Le 11/07/12 06:32, Philippe Verdy a écrit :
2012/7/10 Naena Guru <[email protected] <mailto:[email protected]>>
I wanted to see how hard it is to edit a page in Notepad. So I
made a copy of my LIYANNA page and replaced the character entities
I used for Unicode Sinhala, accented Pali and Sanskrit with their
raw letters. Notepad forced me to save the file in UTF-8 format. I
ran it through W3C Validator. It passed HTML5 test with the
following warning:
#
Warning Byte-Order Mark found in UTF-8 File.
#
The Unicode Byte-Order Mark (BOM) in UTF-8 encoded files is
known to cause problems for some text editors and older
browsers. You may want to consider avoiding its use until it
is better supported.
The BOM is the first character of the file. There are myriad hoops
that non-Latin users go through to do things that we routinely do.
This problem I saw right at the inception. I already know why
romanizing is so good.
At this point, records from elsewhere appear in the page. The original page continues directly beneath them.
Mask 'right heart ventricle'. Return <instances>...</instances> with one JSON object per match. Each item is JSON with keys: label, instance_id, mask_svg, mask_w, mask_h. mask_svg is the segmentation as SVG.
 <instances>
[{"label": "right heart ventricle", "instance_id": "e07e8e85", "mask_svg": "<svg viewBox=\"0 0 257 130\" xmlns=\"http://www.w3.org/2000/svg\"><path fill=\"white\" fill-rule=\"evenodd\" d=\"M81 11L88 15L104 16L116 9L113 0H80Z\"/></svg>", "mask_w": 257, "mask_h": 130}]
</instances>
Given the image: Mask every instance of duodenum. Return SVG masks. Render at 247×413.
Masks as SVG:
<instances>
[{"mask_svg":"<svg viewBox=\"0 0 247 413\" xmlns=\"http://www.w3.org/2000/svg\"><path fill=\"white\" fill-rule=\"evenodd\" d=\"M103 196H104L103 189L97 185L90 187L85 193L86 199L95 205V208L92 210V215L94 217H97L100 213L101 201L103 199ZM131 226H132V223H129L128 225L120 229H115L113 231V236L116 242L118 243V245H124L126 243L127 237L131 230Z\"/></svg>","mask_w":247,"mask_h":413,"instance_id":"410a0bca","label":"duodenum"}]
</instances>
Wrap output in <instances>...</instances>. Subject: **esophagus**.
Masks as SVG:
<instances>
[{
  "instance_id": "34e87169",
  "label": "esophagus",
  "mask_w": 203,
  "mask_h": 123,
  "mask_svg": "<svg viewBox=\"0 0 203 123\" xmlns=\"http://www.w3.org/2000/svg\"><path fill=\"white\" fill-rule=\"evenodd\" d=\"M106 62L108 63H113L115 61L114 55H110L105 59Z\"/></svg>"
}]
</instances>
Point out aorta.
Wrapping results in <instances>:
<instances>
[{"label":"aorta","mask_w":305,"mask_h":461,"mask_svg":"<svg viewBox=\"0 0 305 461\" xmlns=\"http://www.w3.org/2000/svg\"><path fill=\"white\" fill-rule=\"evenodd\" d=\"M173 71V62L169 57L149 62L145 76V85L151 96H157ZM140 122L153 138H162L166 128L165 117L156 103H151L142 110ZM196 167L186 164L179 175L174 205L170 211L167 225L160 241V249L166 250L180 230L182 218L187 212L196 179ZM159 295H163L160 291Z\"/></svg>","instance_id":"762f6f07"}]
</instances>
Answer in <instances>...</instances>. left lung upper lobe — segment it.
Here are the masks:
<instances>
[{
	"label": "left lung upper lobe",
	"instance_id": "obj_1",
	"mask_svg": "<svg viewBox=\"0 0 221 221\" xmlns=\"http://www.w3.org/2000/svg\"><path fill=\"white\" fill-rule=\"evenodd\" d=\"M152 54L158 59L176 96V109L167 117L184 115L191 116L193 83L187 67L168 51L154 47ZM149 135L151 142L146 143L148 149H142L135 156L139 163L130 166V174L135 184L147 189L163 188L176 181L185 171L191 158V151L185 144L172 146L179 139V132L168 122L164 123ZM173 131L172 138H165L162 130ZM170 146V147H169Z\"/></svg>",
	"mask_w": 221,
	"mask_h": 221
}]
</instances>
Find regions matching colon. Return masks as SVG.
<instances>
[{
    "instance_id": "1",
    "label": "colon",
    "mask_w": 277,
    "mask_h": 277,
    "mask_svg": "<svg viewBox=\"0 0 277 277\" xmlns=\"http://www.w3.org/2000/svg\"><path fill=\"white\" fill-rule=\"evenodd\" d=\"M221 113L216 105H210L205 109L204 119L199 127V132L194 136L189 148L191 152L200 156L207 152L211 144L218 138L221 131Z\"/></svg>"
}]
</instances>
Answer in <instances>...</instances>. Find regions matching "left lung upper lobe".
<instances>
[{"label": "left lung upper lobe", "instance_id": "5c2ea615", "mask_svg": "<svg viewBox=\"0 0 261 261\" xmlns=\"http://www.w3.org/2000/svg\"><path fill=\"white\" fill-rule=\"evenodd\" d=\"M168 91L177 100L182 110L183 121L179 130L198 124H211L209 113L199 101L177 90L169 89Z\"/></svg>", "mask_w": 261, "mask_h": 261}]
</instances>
Don't you?
You should probably ignore this non-critical warning now ; it is only
for extremely strict compatibility with deprecated softwares that
should have been updated since long for obvious security and
performance reasons.
There are a few cases where a BOM may cause troubles.
For example, there's a PHP function header() which permits to redirect
to another page.
If you create a PHP document containing
?<?php
header("location:http://unicode.org");
?>
you will be redirected to the Unicode website.
No text may be sent before the header() function. Otherwise you get an
error message.
If your document contains
text
?<?php
header("location:http://unicode.org");
?>
"text" will be sent and you'll get an error message such as:
text ? Warning: Cannot modify header information - headers already sent
by (output started at /customers/0/1/f/colson.eu/httpd.www/test.php:2)
in /customers/0/1/f/colson.eu/httpd.www/test.php on line 3
If your document only contains
?<?php
header("location:http://unicode.org");
?>
but you save it with a BOM, the BOM will be sent and you'll get an error
message like
Warning: Cannot modify header information - headers already sent by
(output started at /customers/0/1/f/colson.eu/httpd.www/test.php:1) in
/customers/0/1/f/colson.eu/httpd.www/test.php on line 2
(tested with Firefox 13.0 and Google Chrome 20.0.1132.47 on Ubuntu 12.04.)
On Windows, Notepad++ <http://notepad-plus-plus.org/> permits to choose
among different encodings including UTF-8 and UTF-8 without BOM. Always
choose the last one and you'll avoid such problems.